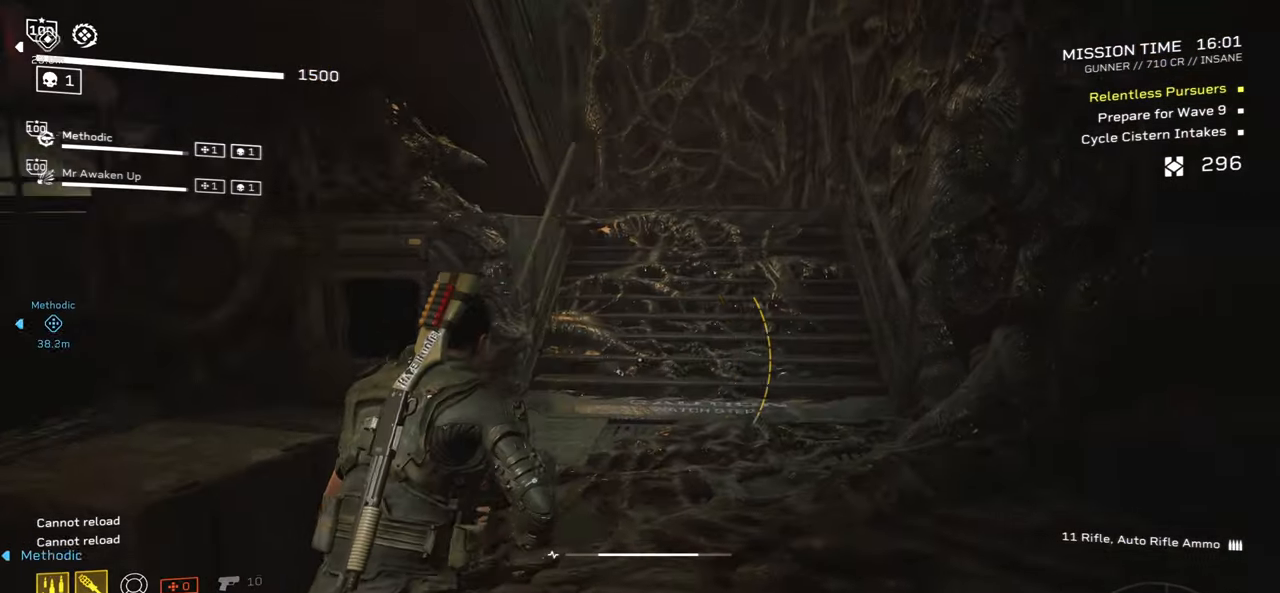
{"keys": ["d", "shift", "space", "w"], "mouse": [], "events": [[500, "space", "down"]]}
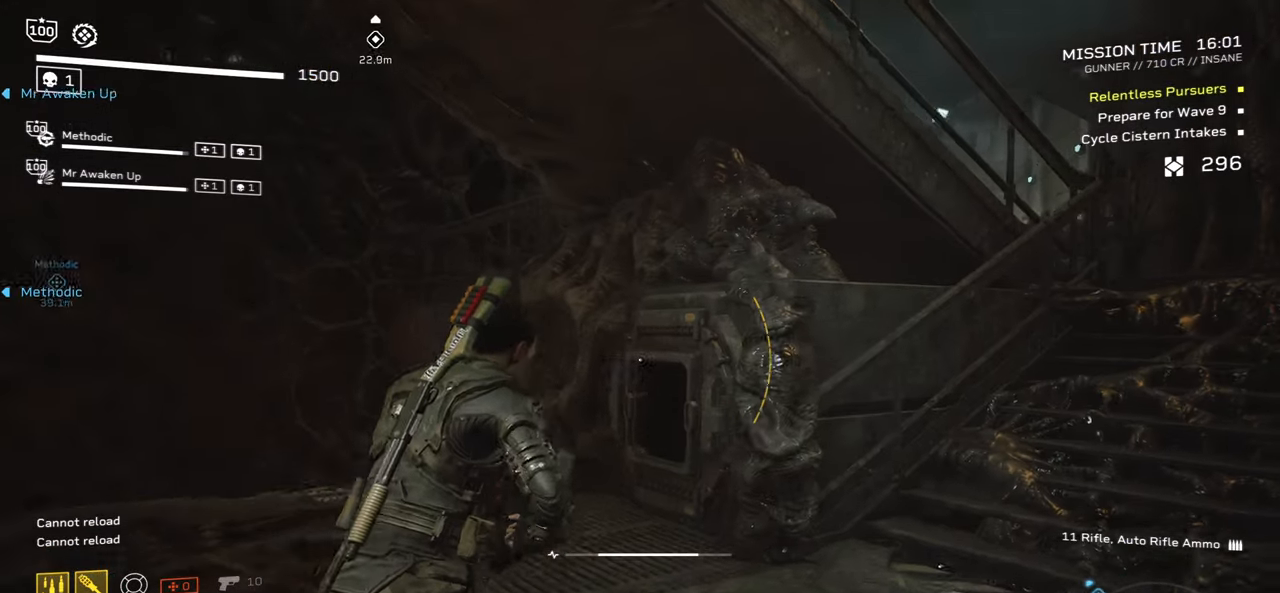
{"keys": ["d"], "mouse": [], "events": [[150, "space", "up"], [200, "shift", "up"], [333, "w", "up"]]}
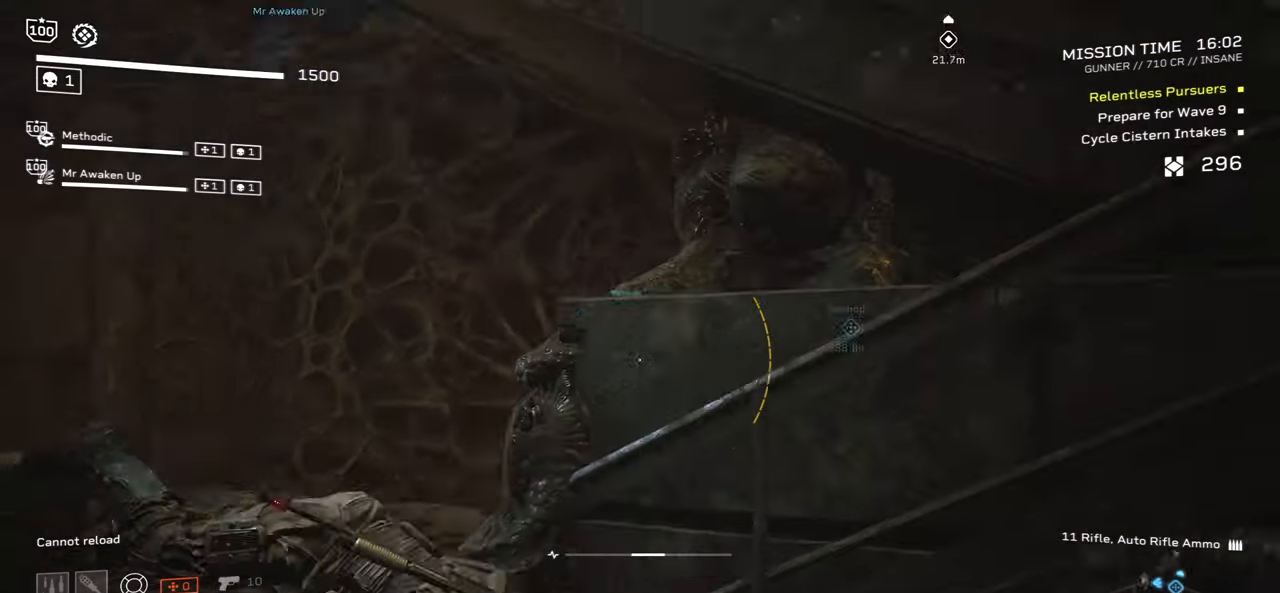
{"keys": ["d", "shift", "w"], "mouse": [], "events": [[50, "s", "down"], [183, "s", "up"], [300, "w", "down"], [333, "shift", "down"]]}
────────────────────────────────────────
## Assignment
Leave the pictures out and output the rest of the data word for word.

## Answer box
{"keys": ["d", "shift", "space", "w"], "mouse": [], "events": [[500, "space", "down"]]}
{"keys": ["d"], "mouse": [], "events": [[150, "space", "up"], [200, "shift", "up"], [333, "w", "up"]]}
{"keys": ["d", "shift", "w"], "mouse": [], "events": [[50, "s", "down"], [183, "s", "up"], [300, "w", "down"], [333, "shift", "down"]]}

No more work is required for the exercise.